L’ipotesi è lesioni dolose. Avrebbe dato ai colleghi uno psicofarmaco. Sospetti su altri due sanitari. Il movente: dissidi sui turni all’elisoccorso

Malori misteriosi al 118. Indagato un operatore. E si cercano i complici

Malori misteriosi al 118. Indagato un operatore. E si cercano i complici

Bologna, 9 dicembre 2023 – C’è un indagato nell’inchiesta aperta dalla Procura sugli inquietanti malori che nei mesi scorsi hanno colpito i sanitari della Centrale del 118 Emilia Est. Si tratta di un operatore della stessa centrale, nei cui confronti i magistrati ipotizzano il reato di lesioni dolose perché avrebbe somministrato ai colleghi uno psicofarmaco, l’Entumin, che ha pesanti effetti sedativi. Ma altri nomi potrebbero presto essere iscritti nel registro degli indagati, visto che sotto la lente ci sono anche le posizioni di due sanitari molto vicini all’operatore sotto accusa: i due potrebbero averlo coperto o aiutato.

Non è finita. L’inchiesta si sta allargando anche sul fronte delle presunte vittime. L’Ausl, nell’esposto presentato il 25 ottobre, aveva infatti segnalato sette casi sospetti, avvenuti in soli quattro mesi a partire dall’estate scorsa. Ma i carabinieri dei Nas hanno sentito in queste settimane almeno trenta persone e il numero degli operatori che avrebbero accusato i malori sarebbe molto più elevato. Almeno 15 o 20. Si tratta di medici e infermieri che avrebbero accusato malesseri inspiegabili in periodi precedenti.

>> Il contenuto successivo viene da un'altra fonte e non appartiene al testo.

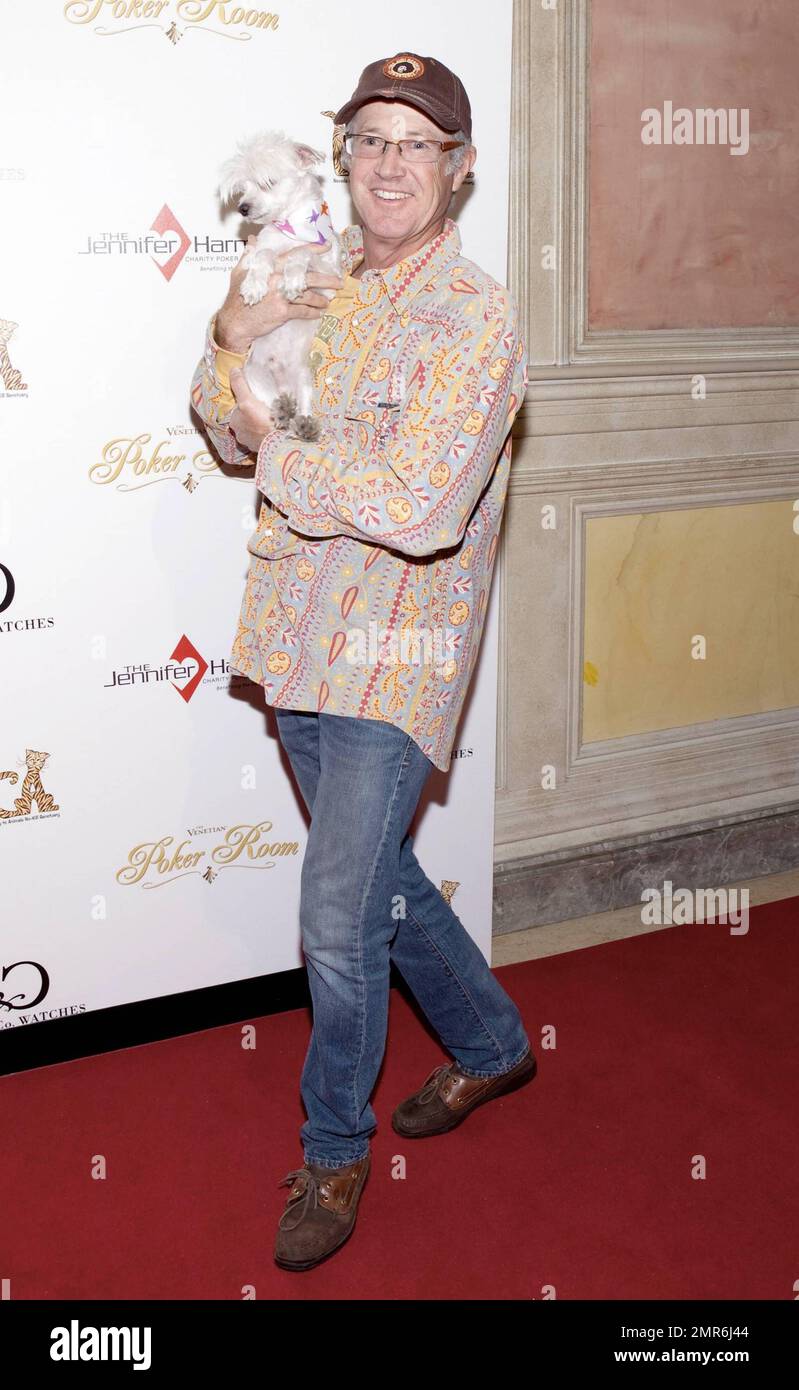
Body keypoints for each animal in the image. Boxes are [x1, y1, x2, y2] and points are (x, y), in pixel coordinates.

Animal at [219, 131, 344, 439]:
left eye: (267, 182)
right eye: (243, 188)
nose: (243, 208)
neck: (292, 228)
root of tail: (283, 383)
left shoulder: (330, 278)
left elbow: (304, 252)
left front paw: (293, 277)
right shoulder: (255, 253)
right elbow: (264, 254)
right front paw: (254, 286)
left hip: (304, 380)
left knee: (302, 410)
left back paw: (304, 423)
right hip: (256, 379)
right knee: (276, 411)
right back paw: (283, 412)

Dunque, il misterioso avvelenatore avrebbe iniziato ad agire molto prima dell’estate scorsa. Fra i colpiti, peraltro, risultano alcuni elicotteristi e solo per miracolo in quei casi la vicenda non è sfociata in una tragedia. L’inchiesta ora è arrivata a uno snodo decisivo: i carabinieri sentiranno nei prossimi giorni gli ultimi sanitari e poi tireranno le somme. All’indagato potrebbero essere contestati altri reati, a partire da quelli relativi al reperimento del farmaco in ambito ospedaliero e al suo uso a fini ben diversi da quelli medici.

Alla Centrale operativa da tempo si respira un clima di forte tensione, tanto che l’Ausl ha messo in campo uno psicologo e un supervisore. Secondo alcune ricostruzioni, pare che già prima degli episodi finiti sotto la lente degli investigatori nel gruppo fossero nati malumori relativi alla formazione degli equipaggi dell’elisoccorso: chi lavora in quel settore, infatti, riceve maggiori incentivi economici rispetto ai colleghi. E non è un caso, forse, che alcuni malori abbiano appunto coinvolto il personale degli elicotteri.

"Probabilmente c’era del malcontento in passato – spiega Massimo Aufieri, responsabile Uil Fpl dell’Ausl –, ma si tratta di situazioni che si auspica siano in via di superamento perché si stanno mettendo in campo azioni di formazione, anche su richiesta sindacale, per ampliare il personale destinato a operare nell’elisoccorso". Dalla centrale trapelano poche informazioni: sembra, però, che a un operatore sia stato cambiato il compito affidato e che ora non lavori più all’interno della centrale, ma in un altro locale.